Michael Connors: Yes, good. Thanks, Marc, a good question. Actually, we are seeing an increase in the number of clients that are looking to get more, what I would call, cost optimization done quicker. And I think it's likely in reaction to, clearly, the noise in the market regarding recession and inflation, and those kind of areas. Digital transformation still continues to be quite strong. As everybody knows, they continue to move on that journey. But I would say a number of the new clients are looking for more rapid cost takeout than maybe prior to what we've been hearing on inflation, et cetera. So, I would say just a couple of things, on the existing client base, in areas like insurance, manufacturing, media, technology, health sciences, they are all still very strong on the digital transformation areas, and that's everything from cloud to cyber, to customer experience, to analytics, if you will -- data and analytics. So, it varies a little bit by industry segment in terms of what is going on. But I would definitely say it's a little bit of a mix in terms of the longer-term digital transformation, with an influx of cost optimization, Marc.

Marc Riddick: Well, I appreciate your commentary. And within it, you beat me to my next question which was going to around the industry vertical. So, I can move on to something else. I wanted to touch a little bit on the recurring revenue mix, and maybe how we should think about what the -- I'm not sure if there's optimal level, but maybe -- sort of maybe how you're viewing what that potential could be now versus maybe what you may have thought, in your experience?

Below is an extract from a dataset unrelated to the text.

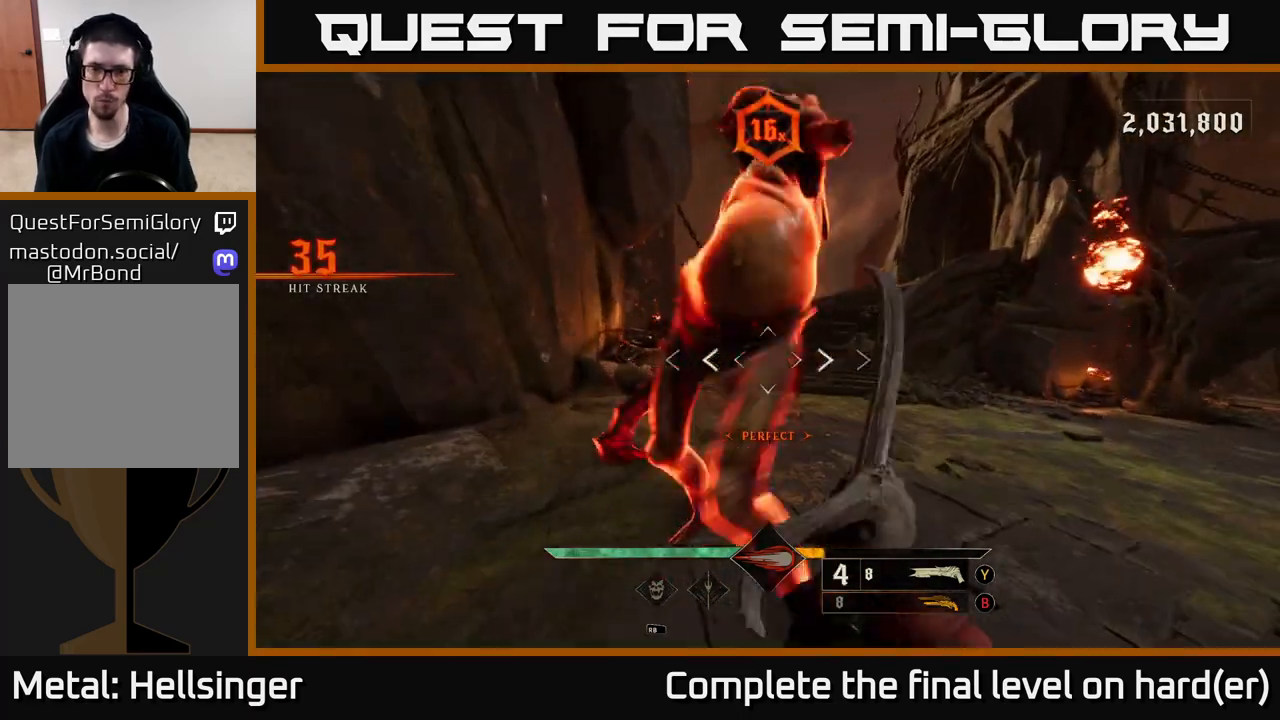
{"buttons": [], "left_stick": "right", "right_stick": "right", "events": [[100, "left_stick", "right"]]}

Michael Connors: Yes, no, look, first of all, we're very pleased with how the recurring revenue is being generated. That includes everything from our research, to our software, to the multiyear public sector contracts. I mean, we are now at the highest percentage of our revenue. I mean, clearly, we would love to have that number higher. I think I had set a target, at the same time we set a target for $100 million of recurring revenue, which was two years ago, that we wanted 35% of our revenues in recurring. So, it is tracking that way, slightly ahead, as you know, by both absolute number and the percentage number. And as we close out this year and we think about the next couple of years, we will have a target on kind of what we're looking for on an absolute recurring number. And I would hope that we would begin to have that number look north. But right now, we want to achieve what we set out and said we would do, which is roughly 35% and $100 million of recurring revenue, and we're on track for that, Marc.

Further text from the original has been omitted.